- PROBLEM:
Set down exactly the lines below, starting at the one that contains "urothelial carcinoma tissue" and ending at the one that contains "immunohistochemical staining in", with both of those lines included and nothing else.

- Collected data:
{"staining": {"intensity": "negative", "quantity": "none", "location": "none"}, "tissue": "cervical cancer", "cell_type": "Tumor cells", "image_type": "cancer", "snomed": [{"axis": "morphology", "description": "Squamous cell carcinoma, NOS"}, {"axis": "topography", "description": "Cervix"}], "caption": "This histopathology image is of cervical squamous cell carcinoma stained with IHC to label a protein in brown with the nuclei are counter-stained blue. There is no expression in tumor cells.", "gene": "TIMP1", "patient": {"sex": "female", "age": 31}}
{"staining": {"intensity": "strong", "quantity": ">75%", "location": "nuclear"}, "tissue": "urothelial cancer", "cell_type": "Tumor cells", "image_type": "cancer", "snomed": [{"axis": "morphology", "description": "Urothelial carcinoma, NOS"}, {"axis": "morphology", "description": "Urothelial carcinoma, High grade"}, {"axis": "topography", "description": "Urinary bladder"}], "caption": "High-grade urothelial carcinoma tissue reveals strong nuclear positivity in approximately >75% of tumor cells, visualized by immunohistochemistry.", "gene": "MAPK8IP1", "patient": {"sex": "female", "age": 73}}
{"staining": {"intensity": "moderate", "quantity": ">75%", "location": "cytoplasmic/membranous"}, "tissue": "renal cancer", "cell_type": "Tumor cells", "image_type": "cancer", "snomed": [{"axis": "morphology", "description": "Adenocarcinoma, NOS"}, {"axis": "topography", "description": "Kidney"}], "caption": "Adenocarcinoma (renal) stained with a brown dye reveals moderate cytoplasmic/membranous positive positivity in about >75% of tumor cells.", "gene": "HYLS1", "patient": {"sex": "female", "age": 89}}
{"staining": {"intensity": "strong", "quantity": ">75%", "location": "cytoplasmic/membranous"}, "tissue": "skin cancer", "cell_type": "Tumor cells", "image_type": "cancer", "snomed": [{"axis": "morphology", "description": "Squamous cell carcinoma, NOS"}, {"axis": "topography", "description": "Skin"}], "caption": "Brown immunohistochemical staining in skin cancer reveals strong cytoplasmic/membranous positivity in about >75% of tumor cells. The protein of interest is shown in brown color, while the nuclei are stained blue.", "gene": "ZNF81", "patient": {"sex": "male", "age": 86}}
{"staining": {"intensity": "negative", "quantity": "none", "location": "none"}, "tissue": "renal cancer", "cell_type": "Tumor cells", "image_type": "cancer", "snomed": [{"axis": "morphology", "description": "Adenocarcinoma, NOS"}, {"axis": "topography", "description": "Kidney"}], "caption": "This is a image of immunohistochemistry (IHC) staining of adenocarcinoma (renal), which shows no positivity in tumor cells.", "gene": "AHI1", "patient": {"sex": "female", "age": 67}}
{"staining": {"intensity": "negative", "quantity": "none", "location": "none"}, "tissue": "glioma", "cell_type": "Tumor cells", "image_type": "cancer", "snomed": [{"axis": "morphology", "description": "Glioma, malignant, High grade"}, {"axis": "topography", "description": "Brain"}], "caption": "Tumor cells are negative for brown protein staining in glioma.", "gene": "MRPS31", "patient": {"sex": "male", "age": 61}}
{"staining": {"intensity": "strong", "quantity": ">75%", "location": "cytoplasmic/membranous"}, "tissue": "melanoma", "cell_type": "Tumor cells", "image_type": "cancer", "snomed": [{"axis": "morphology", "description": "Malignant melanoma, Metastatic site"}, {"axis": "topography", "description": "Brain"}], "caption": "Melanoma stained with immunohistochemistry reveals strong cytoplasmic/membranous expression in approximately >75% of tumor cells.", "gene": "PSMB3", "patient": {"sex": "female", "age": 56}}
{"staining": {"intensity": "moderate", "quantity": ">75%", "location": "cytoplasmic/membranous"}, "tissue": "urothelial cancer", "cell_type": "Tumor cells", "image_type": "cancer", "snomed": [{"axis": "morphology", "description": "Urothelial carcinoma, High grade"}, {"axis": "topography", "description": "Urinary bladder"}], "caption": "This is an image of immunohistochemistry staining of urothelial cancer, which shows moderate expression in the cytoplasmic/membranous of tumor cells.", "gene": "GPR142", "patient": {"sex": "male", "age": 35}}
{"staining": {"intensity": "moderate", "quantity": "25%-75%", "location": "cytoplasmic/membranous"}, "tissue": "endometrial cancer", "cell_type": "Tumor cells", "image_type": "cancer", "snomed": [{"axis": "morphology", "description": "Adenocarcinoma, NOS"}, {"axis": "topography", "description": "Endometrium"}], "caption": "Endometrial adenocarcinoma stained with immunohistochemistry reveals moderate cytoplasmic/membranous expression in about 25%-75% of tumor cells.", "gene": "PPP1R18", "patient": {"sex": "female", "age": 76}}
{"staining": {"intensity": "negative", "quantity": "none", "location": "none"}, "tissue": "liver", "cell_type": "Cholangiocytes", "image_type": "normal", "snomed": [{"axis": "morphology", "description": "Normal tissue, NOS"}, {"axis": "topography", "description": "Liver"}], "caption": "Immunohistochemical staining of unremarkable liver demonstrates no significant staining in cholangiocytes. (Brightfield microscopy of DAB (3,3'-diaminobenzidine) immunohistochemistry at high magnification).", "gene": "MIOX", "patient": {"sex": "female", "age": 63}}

- ANSWER SECTION:
{"staining": {"intensity": "strong", "quantity": ">75%", "location": "nuclear"}, "tissue": "urothelial cancer", "cell_type": "Tumor cells", "image_type": "cancer", "snomed": [{"axis": "morphology", "description": "Urothelial carcinoma, NOS"}, {"axis": "morphology", "description": "Urothelial carcinoma, High grade"}, {"axis": "topography", "description": "Urinary bladder"}], "caption": "High-grade urothelial carcinoma tissue reveals strong nuclear positivity in approximately >75% of tumor cells, visualized by immunohistochemistry.", "gene": "MAPK8IP1", "patient": {"sex": "female", "age": 73}}
{"staining": {"intensity": "moderate", "quantity": ">75%", "location": "cytoplasmic/membranous"}, "tissue": "renal cancer", "cell_type": "Tumor cells", "image_type": "cancer", "snomed": [{"axis": "morphology", "description": "Adenocarcinoma, NOS"}, {"axis": "topography", "description": "Kidney"}], "caption": "Adenocarcinoma (renal) stained with a brown dye reveals moderate cytoplasmic/membranous positive positivity in about >75% of tumor cells.", "gene": "HYLS1", "patient": {"sex": "female", "age": 89}}
{"staining": {"intensity": "strong", "quantity": ">75%", "location": "cytoplasmic/membranous"}, "tissue": "skin cancer", "cell_type": "Tumor cells", "image_type": "cancer", "snomed": [{"axis": "morphology", "description": "Squamous cell carcinoma, NOS"}, {"axis": "topography", "description": "Skin"}], "caption": "Brown immunohistochemical staining in skin cancer reveals strong cytoplasmic/membranous positivity in about >75% of tumor cells. The protein of interest is shown in brown color, while the nuclei are stained blue.", "gene": "ZNF81", "patient": {"sex": "male", "age": 86}}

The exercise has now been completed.